Depois negocie um passeio de riquixá (esse é no pedal) por não mais que US$ 3 e siga em fente. São ruelas inteiras dedicadas à venda de qualquer coisa, de vestidos de noiva que são tudo menos brancos a turbantes brilhantes (é normal que queiram te levar na loja do primo e na confeitaria do tio). Imperdível é provar o kebab do Karim’s, um pé sujo de 1913, onde normalmente torceríamos o nariz se não houvesse ali uma eterna fila de turistas. Vai com fé que é clássico.
E tudo acaba em compras. As “mina pira” no Dilli Haat, o complexo de tendas com quadros, caixinhas pintadas a mão, bolsas remendadas, pashminas de seda… Nada disso sai por mais de US$ 20, mas há que ser fera na arte da pechincha. Arrematei uma gravura psicodélica por US$ 20, quando o preço inicial era de US$ 300.
Mas o nome da vez é o Hauz Khas Village, que tem lojas, galerias de arte e cafés. O lugar é um burburinho meio hippie e meio hipster, que uma amiga definiu como uma mistura de Christiania, a vila autossuficiente da Dinamarca, com Moreré, na Bahia.
Chai: um clássico indiano
Os destaques são uma loja que vende pôsteres antigos dos filmes de Bollywood, o restaurante Naivedyam, bom para provar a típica thali, travessa de alumínio com arroz e vegetais, e o Kuzum Café, onde os viajantes pagam quanto quiserem por uma xícara de chai, o chá com leite e especiarias.
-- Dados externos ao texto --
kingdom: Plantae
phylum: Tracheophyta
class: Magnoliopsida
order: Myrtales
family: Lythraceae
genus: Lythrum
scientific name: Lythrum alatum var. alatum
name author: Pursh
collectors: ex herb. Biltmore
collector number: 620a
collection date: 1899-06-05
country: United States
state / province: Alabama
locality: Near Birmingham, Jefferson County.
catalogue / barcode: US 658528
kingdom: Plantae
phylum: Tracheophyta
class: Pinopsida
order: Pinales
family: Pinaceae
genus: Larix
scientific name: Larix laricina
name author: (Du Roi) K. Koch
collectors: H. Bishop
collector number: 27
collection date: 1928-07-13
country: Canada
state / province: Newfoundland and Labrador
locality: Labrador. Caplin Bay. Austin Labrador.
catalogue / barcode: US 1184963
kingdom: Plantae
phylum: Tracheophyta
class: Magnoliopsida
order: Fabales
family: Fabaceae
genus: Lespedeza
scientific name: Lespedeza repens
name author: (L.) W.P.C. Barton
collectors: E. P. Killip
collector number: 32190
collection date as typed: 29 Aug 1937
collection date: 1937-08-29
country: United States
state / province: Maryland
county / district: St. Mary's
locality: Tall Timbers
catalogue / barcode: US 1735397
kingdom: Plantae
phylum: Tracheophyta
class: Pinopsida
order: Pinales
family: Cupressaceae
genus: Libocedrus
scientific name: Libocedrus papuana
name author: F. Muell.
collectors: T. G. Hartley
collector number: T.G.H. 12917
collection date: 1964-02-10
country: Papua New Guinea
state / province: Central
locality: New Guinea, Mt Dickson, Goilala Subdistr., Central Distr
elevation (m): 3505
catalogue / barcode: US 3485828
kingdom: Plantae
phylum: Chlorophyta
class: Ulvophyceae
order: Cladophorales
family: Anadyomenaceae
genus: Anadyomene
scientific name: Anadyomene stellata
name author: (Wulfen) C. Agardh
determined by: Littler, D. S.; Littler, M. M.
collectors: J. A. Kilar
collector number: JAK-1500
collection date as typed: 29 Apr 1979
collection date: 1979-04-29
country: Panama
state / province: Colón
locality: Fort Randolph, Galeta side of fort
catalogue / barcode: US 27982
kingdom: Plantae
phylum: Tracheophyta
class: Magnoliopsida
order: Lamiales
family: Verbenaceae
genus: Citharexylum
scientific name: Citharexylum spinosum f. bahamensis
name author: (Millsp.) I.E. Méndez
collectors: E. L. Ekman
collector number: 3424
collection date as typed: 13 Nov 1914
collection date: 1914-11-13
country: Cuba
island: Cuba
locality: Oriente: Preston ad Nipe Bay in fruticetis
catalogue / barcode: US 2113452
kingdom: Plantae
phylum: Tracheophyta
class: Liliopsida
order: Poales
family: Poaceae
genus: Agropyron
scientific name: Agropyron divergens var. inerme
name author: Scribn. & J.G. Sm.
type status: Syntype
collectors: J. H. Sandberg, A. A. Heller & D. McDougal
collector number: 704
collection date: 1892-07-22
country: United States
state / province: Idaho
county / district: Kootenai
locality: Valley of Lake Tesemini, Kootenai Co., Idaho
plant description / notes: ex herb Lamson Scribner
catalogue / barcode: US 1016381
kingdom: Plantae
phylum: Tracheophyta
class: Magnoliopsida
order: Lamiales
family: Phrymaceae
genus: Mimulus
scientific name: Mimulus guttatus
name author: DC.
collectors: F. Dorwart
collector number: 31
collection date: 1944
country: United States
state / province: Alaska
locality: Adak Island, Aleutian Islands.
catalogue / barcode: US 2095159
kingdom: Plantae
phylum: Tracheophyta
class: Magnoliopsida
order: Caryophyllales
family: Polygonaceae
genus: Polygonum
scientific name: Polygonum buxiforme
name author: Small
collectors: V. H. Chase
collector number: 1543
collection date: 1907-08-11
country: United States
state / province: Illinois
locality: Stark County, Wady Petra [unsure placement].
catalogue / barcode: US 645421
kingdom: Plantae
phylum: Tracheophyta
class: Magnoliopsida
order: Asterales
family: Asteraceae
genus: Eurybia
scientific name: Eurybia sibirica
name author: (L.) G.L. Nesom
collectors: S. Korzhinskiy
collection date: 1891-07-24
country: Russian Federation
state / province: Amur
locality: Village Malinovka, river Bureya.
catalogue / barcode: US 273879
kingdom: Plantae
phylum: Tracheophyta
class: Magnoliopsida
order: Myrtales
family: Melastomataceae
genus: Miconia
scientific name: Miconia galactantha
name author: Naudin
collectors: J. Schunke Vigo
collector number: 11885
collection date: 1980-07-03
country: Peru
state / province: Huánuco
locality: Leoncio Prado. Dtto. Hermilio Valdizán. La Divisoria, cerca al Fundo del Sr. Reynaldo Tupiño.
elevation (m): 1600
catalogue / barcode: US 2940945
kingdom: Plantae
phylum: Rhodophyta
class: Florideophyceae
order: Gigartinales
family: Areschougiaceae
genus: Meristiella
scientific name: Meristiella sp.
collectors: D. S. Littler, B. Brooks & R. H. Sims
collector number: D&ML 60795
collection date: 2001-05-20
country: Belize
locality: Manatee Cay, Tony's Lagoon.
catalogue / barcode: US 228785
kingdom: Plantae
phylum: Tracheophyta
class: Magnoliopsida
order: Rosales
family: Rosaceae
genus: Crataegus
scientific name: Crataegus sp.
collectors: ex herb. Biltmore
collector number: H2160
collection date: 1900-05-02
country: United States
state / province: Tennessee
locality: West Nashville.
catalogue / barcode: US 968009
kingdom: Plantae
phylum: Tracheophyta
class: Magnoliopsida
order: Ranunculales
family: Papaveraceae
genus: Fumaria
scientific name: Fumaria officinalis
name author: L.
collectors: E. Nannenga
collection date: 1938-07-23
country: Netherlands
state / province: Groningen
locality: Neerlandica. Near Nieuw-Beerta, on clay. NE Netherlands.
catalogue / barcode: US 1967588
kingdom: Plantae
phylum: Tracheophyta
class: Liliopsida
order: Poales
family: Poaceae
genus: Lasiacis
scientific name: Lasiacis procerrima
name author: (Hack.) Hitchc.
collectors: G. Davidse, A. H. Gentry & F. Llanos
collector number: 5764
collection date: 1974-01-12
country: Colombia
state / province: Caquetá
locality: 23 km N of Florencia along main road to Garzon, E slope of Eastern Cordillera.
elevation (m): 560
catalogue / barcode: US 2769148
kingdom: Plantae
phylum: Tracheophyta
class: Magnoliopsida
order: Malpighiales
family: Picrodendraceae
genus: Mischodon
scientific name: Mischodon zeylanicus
Foi lá que conheci Vicenzo, um italiano em sua sétima viagem à cidade, para onde volta sempre “porque nunca entende nada”. É que a Grande Délhi é assim: complexa. Ou milenar, mística e multifacetada. Como a Índia.
Qual é a língua?
São 16 idiomas e centenas de dialetos (dizem que a cada 100 quilômetros percorridos a língua muda). O híndi, derivado do alfabeto sânscrito, é maioria (41%). Sim, fala-se inglês, só que nem tanto – a língua dos colonizadores é apenas para quem pode estudar.